Engineers at Imec and IBM have independently developed new manufacturing processes for making the next decade's leading chips, they revealed late last year.
These efforts will allow the marriage of silicon wafers and certain exotic materials—compound semiconductors with ingredients from columns III and V of the old periodic table. This mixing of materials holds the key to maintaining the traditional performance improvements associated with Moore's Law and the shrinking of transistor dimensions.
Both Imec and IBM have built highly efficient transistors with the III-V semiconductor indium gallium arsenide. Electrons can zip through this material six times as fast as they can through silicon. Thanks to this speed, it's possible to cut a transistor's operating voltage while maintaining the amount of current flowing through it, thereby trimming power consumption.
Engineers at Imec, in Leuven, Belgium, revealed their breakthrough first, announcing in November that they had taken an industry-standard 300-millimeter silicon wafer and formed fin-shaped field-effect transistors. FinFETs are the type of 3-D transistor deployed in the most advanced microprocessors. The Imec devices replaced the FinFET silicon channel with one made of indium gallium arsenide.
Dean Freeman, an analyst at Gartner, believes that this type of channel could make its debut as early as the 7-nanometer node, the generation of chips due to market in as little as four years. "I don't want to put words in Intel's mouth, but there is a potential that we could see this FinFET technology emerge into very-high-end servers," he says.
Smartphones could also benefit, because the altered channels would increase battery life and reduce the number of chips in a phone. Today, in most cases, a mobile phone uses a III-V chip to amplify wireless signals and a separate silicon chip for data processing. The recent breakthroughs could let a single chip carry out both tasks.
Imec forms its FinFETs by taking a silicon wafer and etching trenches into it that are just tens of nanometers wide. Each trench is filled with indium phosphide before indium gallium arsenide is added to produce the protruding fin of the transistor.

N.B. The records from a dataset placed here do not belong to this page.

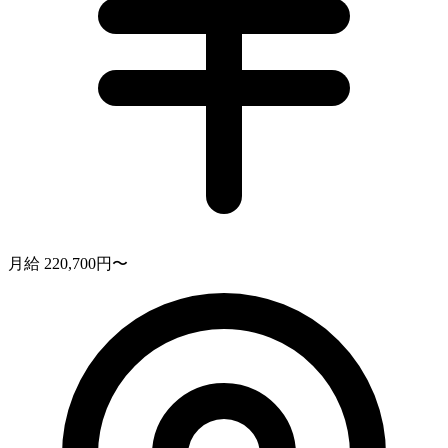
月給 220,700円〜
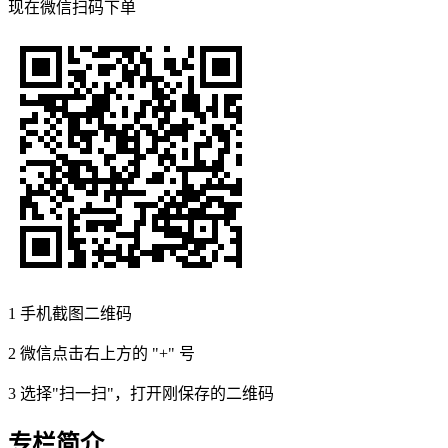
现在
微信扫码
下单
1
手机截图二维码
2
微信点击右上方的 "+" 号
3
选择"扫一扫"，打开刚保存的二维码
专栏简介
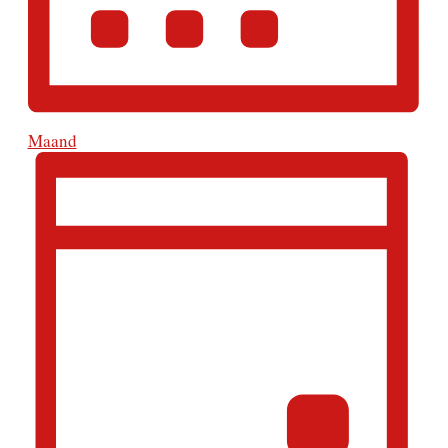
Maand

Using a trench reduces crystal defects in the transistor channel. Depositing indium phosphide on silicon always leads to defects, because of the 8 percent difference in the average spacing of the atoms in these two crystals. However, these defects—missing planes of atoms aligned at about 45 degrees to the wafer surface—terminate at the trench walls, enabling the growth of high-quality material near the wafer surface.
"I do not want to claim that [the channel] is completely defect-free," says Aaron Thean, director of Imec's R&D program on logic devices, "but it's definitely good enough for the transistor to work now."

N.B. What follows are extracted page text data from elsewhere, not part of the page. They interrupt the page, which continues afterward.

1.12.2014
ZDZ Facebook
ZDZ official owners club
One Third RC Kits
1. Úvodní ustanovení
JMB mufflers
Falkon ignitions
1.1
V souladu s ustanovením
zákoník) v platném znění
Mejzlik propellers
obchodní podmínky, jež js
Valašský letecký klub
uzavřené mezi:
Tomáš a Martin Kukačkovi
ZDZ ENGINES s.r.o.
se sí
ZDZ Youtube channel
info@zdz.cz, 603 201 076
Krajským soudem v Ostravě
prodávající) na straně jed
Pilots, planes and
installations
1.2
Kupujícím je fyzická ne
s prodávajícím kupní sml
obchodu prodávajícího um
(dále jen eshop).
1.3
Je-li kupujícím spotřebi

At the IBM Zurich Research Laboratory, engineers use entirely different processes. Their approach, which Lukas Czornomaz described at the IEEE International Electron Devices Meeting (IEDM) held in Washington, D.C., in December, begins by forming a substrate composed of a 6-nm-thick film of indium gallium arsenide and an 8-nm-thick layer of silicon germanium, separated by a thin insulator.

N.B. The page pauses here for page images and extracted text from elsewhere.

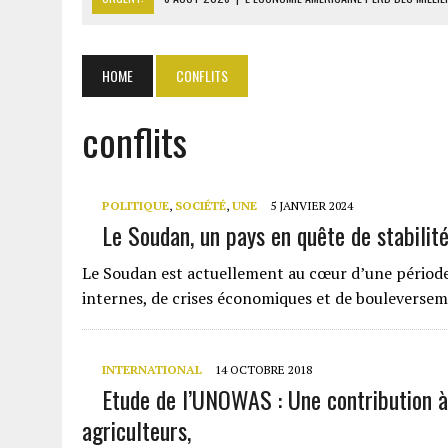
8 AOÛT 2026
|
L’UNIVERSITÉ LIBANAISE FRAGILISÉE PAR LES COUPES
8 AOÛT 2026
|
TALLA SYLLA APPELLE DIOMAYE FAYE À DISSOUDRE L’A
HOME
CONFLITS
8 AOÛT 2026
|
LIBAN-SUD : LE CHANTIER DE RECONSTRUCTION DES V
conflits
8 AOÛT 2026
|
LE SÉNAT AMÉRICAIN ADOPTE UN PROJET DE SANCTIO
POLITIQUE
,
SOCIÉTÉ
,
UNE
5 JANVIER 2024
Le Soudan, un pays en quête de stabilit
Le Soudan est actuellement au cœur d’une période c
internes, de crises économiques et de bouleverse
INTERNATIONAL
14 OCTOBRE 2018
Etude de l’UNOWAS : Une contribution à 
agriculteurs,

Introducing silicon germanium allows the production of CMOS circuits because it enables the formation of high-speed transistors based on the movement of holes—essentially the positive counterparts to electrons. With the new process, "we demonstrate, for the first time, a hybrid, high-mobility CMOS circuit on insulator, where we have small n- and p-transistors based on these two materials on the same substrate," says Czornomaz.
He claims that such engineered substrates offer three benefits for integrated-device manufacturers: very low leakage currents, thanks to the insulating layer beneath the devices; relatively minor adjustments to the foundry processes, because the challenges of introducing new materials are shifted to the substrate supplier; and tremendous freedom for the circuit designer to select the size and position of the transistors. In Imec's trench scheme, III-V semiconductors and silicon germanium are present only in defined areas of a wafer, but with IBM's approach, these materials are everywhere.
The engineers at IBM Zurich used their process to build an inverter operating at 0.5 volt. That's 0.3 V less than the voltage used in state-of-the-art silicon FinFETs, leading to 60 percent lower power consumption. Imec's transistors also operate at 0.5 V, delivering a performance that Thean describes as "almost as good" as a silicon equivalent.
In separate research, Czornomaz's colleagues at IBM's T.J. Watson Research Center, in Yorktown Heights, N.Y., appear to have done even better than that. "The intrinsic performance of [our] device is better than silicon, if we compare the same dimensions," says Yanning Sun of IBM Watson. At IEDM, she detailed the results of indium gallium arsenide transistors with a 30-nm gate length—about the dimensions of a leading-edge transistor from 2010. The devices were formed on an indium phosphide substrate using CMOS-compatible processes.
At IBM Watson and at Imec, engineers will now try to shrink their transistor dimensions to enable a true comparison with state-of-the-art silicon. Meanwhile, the team at IBM Zurich will aim to increase the size of the engineered wafer from 100 to 300 mm and to build a static RAM cell, a compact, six-transistor memory cell common on microprocessors. "If someone can show 0.5-volt SRAM on silicon germanium and III-Vs, it's a big step ahead," says Czornomaz.